Problem: Reproduce the following material word for word, from start to finish, leaving out the pictures.
....
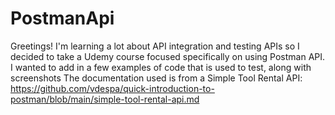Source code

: # PostmanApi
Greetings! I'm learning a lot about API integration and testing APIs so I decided to take a Udemy course focused specifically on using Postman API.
I wanted to add in a few examples of code that is used to test, along with screenshots
The documentation used is from a Simple Tool Rental API: https://github.com/vdespa/quick-introduction-to-postman/blob/main/simple-tool-rental-api.md 
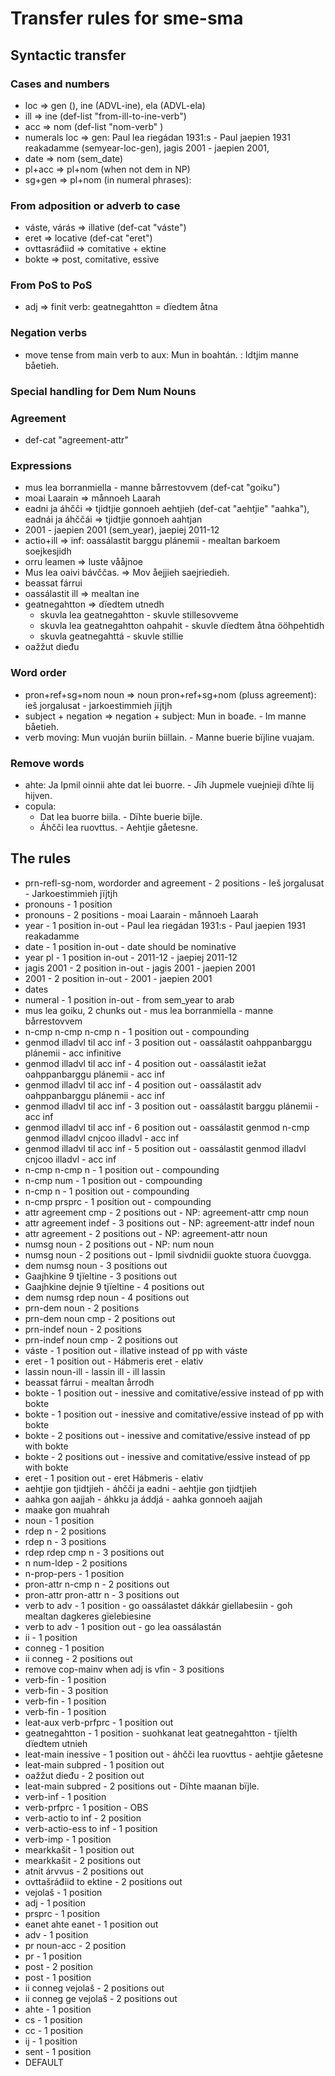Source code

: # Transfer rules for sme-sma

## Syntactic transfer

### Cases and numbers

- loc => gen (<hab>), ine (ADVL-ine), ela (ADVL-ela)
- ill => ine (def-list "from-ill-to-ine-verb")
- acc => nom (def-list "nom-verb" )
- numerals loc => gen: Paul lea riegádan 1931:s - Paul jaepien 1931 reakadamme (semyear-loc-gen), jagis 2001 - jaepien 2001,
- date => nom (sem_date)
- pl+acc => pl+nom (when not dem in NP)
- sg+gen => pl+nom (in numeral phrases):

### From adposition or adverb to case

- váste, várás => illative (def-cat "váste")
- eret => locative (def-cat "eret")
- ovttasráđiid => comitative + ektine
- bokte => post, comitative, essive

### From PoS to PoS

- adj => finit verb: geatnegahtton = dïedtem åtna

### Negation verbs

- move tense from main verb to aux: Mun in boahtán. : Idtjim manne båetieh.

### Special handling for Dem Num Nouns

### Agreement

- def-cat "agreement-attr"

### Expressions

- mus lea borranmiella - manne bårrestovvem (def-cat "goiku")
- moai Laarain => månnoeh Laarah
- eadni ja áhčči => tjidtjie gonnoeh aehtjieh (def-cat "aehtjie" "aahka"), eadnái ja áhččái => tjidtjie gonnoeh aahtjan
- 2001 - jaepien 2001 (sem_year), jaepiej 2011-12
- actio+ill => inf: oassálastit barggu plánemii - mealtan barkoem soejkesjidh
- orru leamen => luste vååjnoe
- Mus lea oaivi bávččas. => Mov åejjieh saejriedieh.
- beassat fárrui
- oassálastit ill => mealtan ine
- geatnegahtton => dïedtem utnedh
  - skuvla lea geatnegahtton - skuvle stillesovveme
  - skuvla lea geatnegahtton oahpahit - skuvle dïedtem åtna ööhpehtidh
  - skuvla geatnegahttá - skuvle stillie
- oažžut dieđu

### Word order

- pron+ref+sg+nom noun => noun pron+ref+sg+nom (pluss agreement): ieš jorgalusat - jarkoestimmieh jïjtjh
- subject + negation => negation + subject: Mun in boađe. - Im manne båetieh.
- verb moving: Mun vuoján buriin biillain. - Manne buerie bïjline vuajam.

### Remove words

- ahte: Ja Ipmil oinnii ahte dat lei buorre. - Jïh Jupmele vuejnieji dïhte lij hijven.
- copula:
  - Dat lea buorre biila. - Dïhte buerie bïjle.
  - Áhčči lea ruovttus. - Aehtjie gåetesne.

## The rules

- prn-refl-sg-nom, wordorder and agreement - 2 positions - Ieš jorgalusat - Jarkoestimmieh jïjtjh
- pronouns - 1 position
- pronouns - 2 positions - moai Laarain - månnoeh Laarah
- year - 1 position in-out - Paul lea riegádan 1931:s - Paul jaepien 1931 reakadamme
- date - 1 position in-out - date should be nominative
- year pl - 1 position in-out - 2011-12 - jaepiej 2011-12
- jagis 2001 - 2 position in-out - jagis 2001 - jaepien 2001
- 2001 - 2 position in-out - 2001 - jaepien 2001
- dates
- numeral - 1 position in-out - from sem_year to arab
- mus lea goiku, 2 chunks out - mus lea borranmiella - manne bårrestovvem
- n-cmp n-cmp n-cmp n - 1 position out - compounding
- genmod illadvl til acc inf - 3 position out - oassálastit oahppanbarggu plánemii - acc infinitive
- genmod illadvl til acc inf - 4 position out - oassálastit iežat oahppanbarggu plánemii - acc inf
- genmod illadvl til acc inf - 4 position out - oassálastit adv oahppanbarggu plánemii - acc inf
- genmod illadvl til acc inf - 3 position out - oassálastit barggu plánemii - acc inf
- genmod illadvl til acc inf - 6 position out - oassálastit genmod n-cmp genmod illadvl cnjcoo illadvl - acc inf
- genmod illadvl til acc inf - 5 position out - oassálastit genmod illadvl cnjcoo illadvl - acc inf
- n-cmp n-cmp n - 1 position out - compounding
- n-cmp num - 1 position out - compounding
- n-cmp n - 1 position out - compounding
- n-cmp prsprc - 1 position out - compounding
- attr agreement cmp - 2 positions out - NP: agreement-attr cmp noun
- attr agreement indef - 3 positions out - NP: agreement-attr indef noun
- attr agreement - 2 positions out - NP: agreement-attr noun
- numsg noun - 2 positions out - NP: num noun
- numsg noun - 2 positions out - Ipmil sivdnidii guokte stuora čuovgga.
- dem numsg noun - 3 positions out
- Gaajhkine 9 tjïeltine - 3 positions out
- Gaajhkine dejnie 9 tjïeltine - 4 positions out
- dem numsg rdep noun - 4 positions out
- prn-dem noun - 2 positions
- prn-dem noun cmp - 2 positions out
- prn-indef noun - 2 positions
- prn-indef noun cmp - 2 positions out
- váste - 1 position out - illative instead of pp with váste
- eret - 1 position out - Hábmeris eret - elativ
- lassin noun-ill - lassin ill - ill lassin
- beassat fárrui - mealtan årrodh
- bokte - 1 position out - inessive and comitative/essive instead of pp with bokte
- bokte - 1 position out - inessive and comitative/essive instead of pp with bokte
- bokte - 2 positions out - inessive and comitative/essive instead of pp with bokte
- bokte - 2 positions out - inessive and comitative/essive instead of pp with bokte
- eret - 1 position out - eret Hábmeris - elativ
- aehtjie gon tjidtjieh - áhčči ja eadni - aehtjie gon tjidtjieh
- aahka gon aajjah - áhkku ja áddjá - aahka gonnoeh aajjah
- maake gon muahrah
- noun - 1 position
- rdep n - 2 positions
- rdep n - 3 positions
- rdep rdep cmp n - 3 positions out
- n num-ldep - 2 positions
- n-prop-pers - 1 position
- pron-attr n-cmp n - 2 positions out
- pron-attr pron-attr n - 3 positions out
- verb to adv - 1 position - go oassálastet dákkár giellabesiin - goh mealtan dagkeres gïelebiesine
- verb to adv - 1 position out - go lea oassálastán
- ii - 1 position
- conneg - 1 position
- ii conneg - 2 positions out
- remove cop-mainv when adj is vfin - 3 positions
- verb-fin - 1 position
- verb-fin - 3 position
- verb-fin - 1 position
- verb-fin - 1 position
- leat-aux verb-prfprc - 1 position out
- geatnegahtton - 1 position - suohkanat leat geatnegahtton - tjïelth dïedtem utnieh
- leat-main inessive - 1 position out - áhčči lea ruovttus - aehtjie gåetesne
- leat-main subpred - 1 position out
- oažžut dieđu - 2 position out
- leat-main subpred - 2 positions out - Dïhte maanan bïjle.
- verb-inf - 1 position
- verb-prfprc - 1 position - OBS
- verb-actio to inf - 2 position
- verb-actio-ess to inf - 1 position
- verb-imp - 1 position
- mearkkašit - 1 position out
- mearkkašit - 2 positions out
- atnit árvvus - 2 positions out
- ovttašráđiid to ektine - 2 positions out
- vejolaš - 1 position
- adj - 1 position
- prsprc - 1 position
- eanet ahte eanet - 1 position out
- adv - 1 position
- pr noun-acc - 2 position
- pr - 1 position
- post - 2 position
- post - 1 position
- ii conneg vejolaš - 2 positions out
- ii conneg ge vejolaš - 2 positions out
- ahte - 1 position
- cs - 1 position
- cc - 1 position
- ij - 1 position
- sent - 1 position
- DEFAULT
....
Exercise solution:
Source code

: # PostmanApi
Greetings! I'm learning a lot about API integration and testing APIs so I decided to take a Udemy course focused specifically on using Postman API.
I wanted to add in a few examples of code that is used to test, along with screenshots
The documentation used is from a Simple Tool Rental API: https://github.com/vdespa/quick-introduction-to-postman/blob/main/simple-tool-rental-api.md 
Source code

: # Transfer rules for sme-sma

## Syntactic transfer

### Cases and numbers

- loc => gen (<hab>), ine (ADVL-ine), ela (ADVL-ela)
- ill => ine (def-list "from-ill-to-ine-verb")
- acc => nom (def-list "nom-verb" )
- numerals loc => gen: Paul lea riegádan 1931:s - Paul jaepien 1931 reakadamme (semyear-loc-gen), jagis 2001 - jaepien 2001,
- date => nom (sem_date)
- pl+acc => pl+nom (when not dem in NP)
- sg+gen => pl+nom (in numeral phrases):

### From adposition or adverb to case

- váste, várás => illative (def-cat "váste")
- eret => locative (def-cat "eret")
- ovttasráđiid => comitative + ektine
- bokte => post, comitative, essive

### From PoS to PoS

- adj => finit verb: geatnegahtton = dïedtem åtna

### Negation verbs

- move tense from main verb to aux: Mun in boahtán. : Idtjim manne båetieh.

### Special handling for Dem Num Nouns

### Agreement

- def-cat "agreement-attr"

### Expressions

- mus lea borranmiella - manne bårrestovvem (def-cat "goiku")
- moai Laarain => månnoeh Laarah
- eadni ja áhčči => tjidtjie gonnoeh aehtjieh (def-cat "aehtjie" "aahka"), eadnái ja áhččái => tjidtjie gonnoeh aahtjan
- 2001 - jaepien 2001 (sem_year), jaepiej 2011-12
- actio+ill => inf: oassálastit barggu plánemii - mealtan barkoem soejkesjidh
- orru leamen => luste vååjnoe
- Mus lea oaivi bávččas. => Mov åejjieh saejriedieh.
- beassat fárrui
- oassálastit ill => mealtan ine
- geatnegahtton => dïedtem utnedh
  - skuvla lea geatnegahtton - skuvle stillesovveme
  - skuvla lea geatnegahtton oahpahit - skuvle dïedtem åtna ööhpehtidh
  - skuvla geatnegahttá - skuvle stillie
- oažžut dieđu

### Word order

- pron+ref+sg+nom noun => noun pron+ref+sg+nom (pluss agreement): ieš jorgalusat - jarkoestimmieh jïjtjh
- subject + negation => negation + subject: Mun in boađe. - Im manne båetieh.
- verb moving: Mun vuoján buriin biillain. - Manne buerie bïjline vuajam.

### Remove words

- ahte: Ja Ipmil oinnii ahte dat lei buorre. - Jïh Jupmele vuejnieji dïhte lij hijven.
- copula:
  - Dat lea buorre biila. - Dïhte buerie bïjle.
  - Áhčči lea ruovttus. - Aehtjie gåetesne.

## The rules

- prn-refl-sg-nom, wordorder and agreement - 2 positions - Ieš jorgalusat - Jarkoestimmieh jïjtjh
- pronouns - 1 position
- pronouns - 2 positions - moai Laarain - månnoeh Laarah
- year - 1 position in-out - Paul lea riegádan 1931:s - Paul jaepien 1931 reakadamme
- date - 1 position in-out - date should be nominative
- year pl - 1 position in-out - 2011-12 - jaepiej 2011-12
- jagis 2001 - 2 position in-out - jagis 2001 - jaepien 2001
- 2001 - 2 position in-out - 2001 - jaepien 2001
- dates
- numeral - 1 position in-out - from sem_year to arab
- mus lea goiku, 2 chunks out - mus lea borranmiella - manne bårrestovvem
- n-cmp n-cmp n-cmp n - 1 position out - compounding
- genmod illadvl til acc inf - 3 position out - oassálastit oahppanbarggu plánemii - acc infinitive
- genmod illadvl til acc inf - 4 position out - oassálastit iežat oahppanbarggu plánemii - acc inf
- genmod illadvl til acc inf - 4 position out - oassálastit adv oahppanbarggu plánemii - acc inf
- genmod illadvl til acc inf - 3 position out - oassálastit barggu plánemii - acc inf
- genmod illadvl til acc inf - 6 position out - oassálastit genmod n-cmp genmod illadvl cnjcoo illadvl - acc inf
- genmod illadvl til acc inf - 5 position out - oassálastit genmod illadvl cnjcoo illadvl - acc inf
- n-cmp n-cmp n - 1 position out - compounding
- n-cmp num - 1 position out - compounding
- n-cmp n - 1 position out - compounding
- n-cmp prsprc - 1 position out - compounding
- attr agreement cmp - 2 positions out - NP: agreement-attr cmp noun
- attr agreement indef - 3 positions out - NP: agreement-attr indef noun
- attr agreement - 2 positions out - NP: agreement-attr noun
- numsg noun - 2 positions out - NP: num noun
- numsg noun - 2 positions out - Ipmil sivdnidii guokte stuora čuovgga.
- dem numsg noun - 3 positions out
- Gaajhkine 9 tjïeltine - 3 positions out
- Gaajhkine dejnie 9 tjïeltine - 4 positions out
- dem numsg rdep noun - 4 positions out
- prn-dem noun - 2 positions
- prn-dem noun cmp - 2 positions out
- prn-indef noun - 2 positions
- prn-indef noun cmp - 2 positions out
- váste - 1 position out - illative instead of pp with váste
- eret - 1 position out - Hábmeris eret - elativ
- lassin noun-ill - lassin ill - ill lassin
- beassat fárrui - mealtan årrodh
- bokte - 1 position out - inessive and comitative/essive instead of pp with bokte
- bokte - 1 position out - inessive and comitative/essive instead of pp with bokte
- bokte - 2 positions out - inessive and comitative/essive instead of pp with bokte
- bokte - 2 positions out - inessive and comitative/essive instead of pp with bokte
- eret - 1 position out - eret Hábmeris - elativ
- aehtjie gon tjidtjieh - áhčči ja eadni - aehtjie gon tjidtjieh
- aahka gon aajjah - áhkku ja áddjá - aahka gonnoeh aajjah
- maake gon muahrah
- noun - 1 position
- rdep n - 2 positions
- rdep n - 3 positions
- rdep rdep cmp n - 3 positions out
- n num-ldep - 2 positions
- n-prop-pers - 1 position
- pron-attr n-cmp n - 2 positions out
- pron-attr pron-attr n - 3 positions out
- verb to adv - 1 position - go oassálastet dákkár giellabesiin - goh mealtan dagkeres gïelebiesine
- verb to adv - 1 position out - go lea oassálastán
- ii - 1 position
- conneg - 1 position
- ii conneg - 2 positions out
- remove cop-mainv when adj is vfin - 3 positions
- verb-fin - 1 position
- verb-fin - 3 position
- verb-fin - 1 position
- verb-fin - 1 position
- leat-aux verb-prfprc - 1 position out
- geatnegahtton - 1 position - suohkanat leat geatnegahtton - tjïelth dïedtem utnieh
- leat-main inessive - 1 position out - áhčči lea ruovttus - aehtjie gåetesne
- leat-main subpred - 1 position out
- oažžut dieđu - 2 position out
- leat-main subpred - 2 positions out - Dïhte maanan bïjle.
- verb-inf - 1 position
- verb-prfprc - 1 position - OBS
- verb-actio to inf - 2 position
- verb-actio-ess to inf - 1 position
- verb-imp - 1 position
- mearkkašit - 1 position out
- mearkkašit - 2 positions out
- atnit árvvus - 2 positions out
- ovttašráđiid to ektine - 2 positions out
- vejolaš - 1 position
- adj - 1 position
- prsprc - 1 position
- eanet ahte eanet - 1 position out
- adv - 1 position
- pr noun-acc - 2 position
- pr - 1 position
- post - 2 position
- post - 1 position
- ii conneg vejolaš - 2 positions out
- ii conneg ge vejolaš - 2 positions out
- ahte - 1 position
- cs - 1 position
- cc - 1 position
- ij - 1 position
- sent - 1 position
- DEFAULT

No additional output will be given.